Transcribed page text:
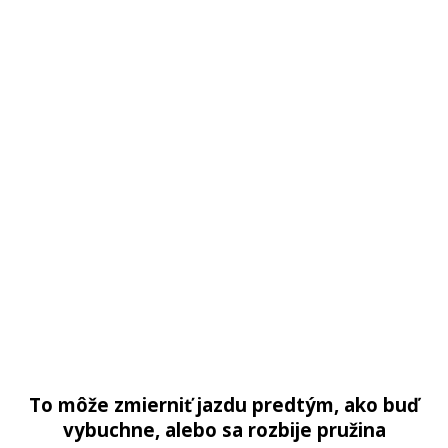
To môže zmierniť jazdu predtým, ako buď
vybuchne, alebo sa rozbije pružina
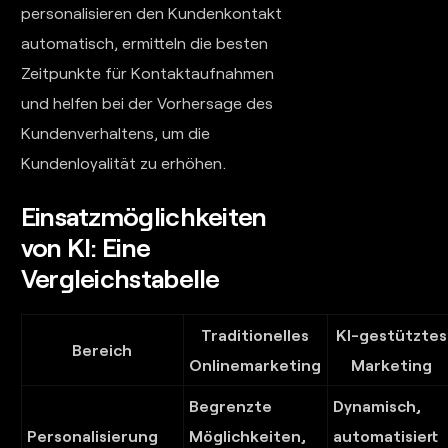
personalisieren den Kundenkontakt
automatisch, ermitteln die besten
Zeitpunkte für Kontaktaufnahmen
und helfen bei der Vorhersage des
Kundenverhaltens, um die
Kundenloyalität zu erhöhen.
Einsatzmöglichkeiten
von KI: Eine
Vergleichstabelle
Traditionelles
KI-gestütztes
Bereich
Onlinemarketing
Marketing
Begrenzte
Dynamisch,
Personalisierung
Möglichkeiten,
automatisiert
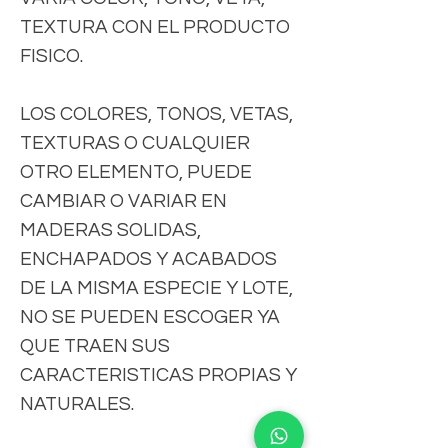
TEXTURA CON EL PRODUCTO
FISICO.
LOS COLORES, TONOS, VETAS,
TEXTURAS O CUALQUIER
OTRO ELEMENTO, PUEDE
CAMBIAR O VARIAR EN
MADERAS SOLIDAS,
ENCHAPADOS Y ACABADOS
DE LA MISMA ESPECIE Y LOTE,
NO SE PUEDEN ESCOGER YA
QUE TRAEN SUS
CARACTERISTICAS PROPIAS Y
NATURALES.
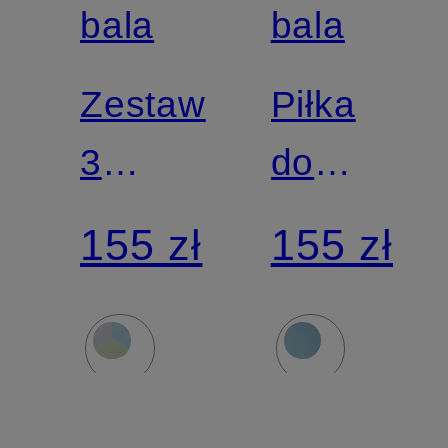
bala
bala
Zestaw
Piłka
3
do
opasek
pilatesu
155 zł
155 zł
fitness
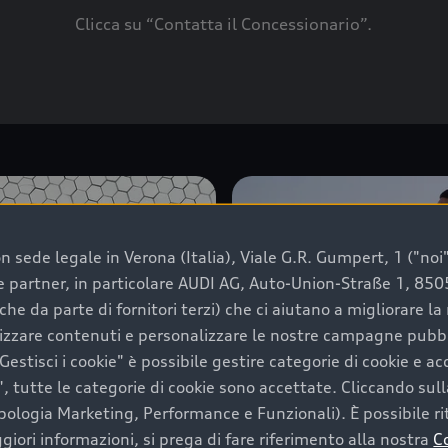
Clicca su “Contatta il Concessionario”.
 sede legale in Verona (Italia), Viale G.R. Gumpert, 1 ("noi", 
e e partner, in particolare AUDI AG, Auto-Union-Straße 1, 85
che da parte di fornitori terzi) che ci aiutano a migliorare l
lizzare contenuti e personalizzare le nostre campagne pubbli
estisci i cookie" è possibile gestire categorie di cookie e a
, tutte le categorie di cookie sono accettate. Cliccando sull
ipologia Marketing, Performance e Funzionali). È possibile rit
ori informazioni, si prega di fare riferimento alla nostra
C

#### [WHAT IS EXPECTED]
Please recast the lines above as a Markdown table with the columns "Row" and "Line", numbering each row and leaving out blank lines. Omit the pictures from your answer.

#### [PROBLEM SOLUTION]
| Row | Line |
|---|---|
| 1 | To môže zmierniť jazdu predtým, ako buď |
| 2 | vybuchne, alebo sa rozbije pružina |
| 3 | personalisieren den Kundenkontakt |
| 4 | automatisch, ermitteln die besten |
| 5 | Zeitpunkte für Kontaktaufnahmen |
| 6 | und helfen bei der Vorhersage des |
| 7 | Kundenverhaltens, um die |
| 8 | Kundenloyalität zu erhöhen. |
| 9 | Einsatzmöglichkeiten |
| 10 | von KI: Eine |
| 11 | Vergleichstabelle |
| 12 | Traditionelles |
| 13 | KI-gestütztes |
| 14 | Bereich |
| 15 | Onlinemarketing |
| 16 | Marketing |
| 17 | Begrenzte |
| 18 | Dynamisch, |
| 19 | Personalisierung |
| 20 | Möglichkeiten, |
| 21 | automatisiert |
| 22 | TEXTURA CON EL PRODUCTO |
| 23 | FISICO. |
| 24 | LOS COLORES, TONOS, VETAS, |
| 25 | TEXTURAS O CUALQUIER |
| 26 | OTRO ELEMENTO, PUEDE |
| 27 | CAMBIAR O VARIAR EN |
| 28 | MADERAS SOLIDAS, |
| 29 | ENCHAPADOS Y ACABADOS |
| 30 | DE LA MISMA ESPECIE Y LOTE, |
| 31 | NO SE PUEDEN ESCOGER YA |
| 32 | QUE TRAEN SUS |
| 33 | CARACTERISTICAS PROPIAS Y |
| 34 | NATURALES. |
| 35 | bala |
| 36 | bala |
| 37 | Zestaw |
| 38 | Piłka |
| 39 | 3 |
| 40 | do |
| 41 | opasek |
| 42 | pilatesu |
| 43 | 155 zł |
| 44 | 155 zł |
| 45 | fitness |
| 46 | Clicca su “Contatta il Concessionario”. |
| 47 |  sede legale in Verona (Italia), Viale G.R. Gumpert, 1 ("noi",  |
| 48 | e e partner, in particolare AUDI AG, Auto-Union-Straße 1, 85 |
| 49 | che da parte di fornitori terzi) che ci aiutano a migliorare l |
| 50 | lizzare contenuti e personalizzare le nostre campagne pubbli |
| 51 | estisci i cookie" è possibile gestire categorie di cookie e a |
| 52 | , tutte le categorie di cookie sono accettate. Cliccando sull |
| 53 | ipologia Marketing, Performance e Funzionali). È possibile rit |
| 54 | ori informazioni, si prega di fare riferimento alla nostra |
| 55 | C |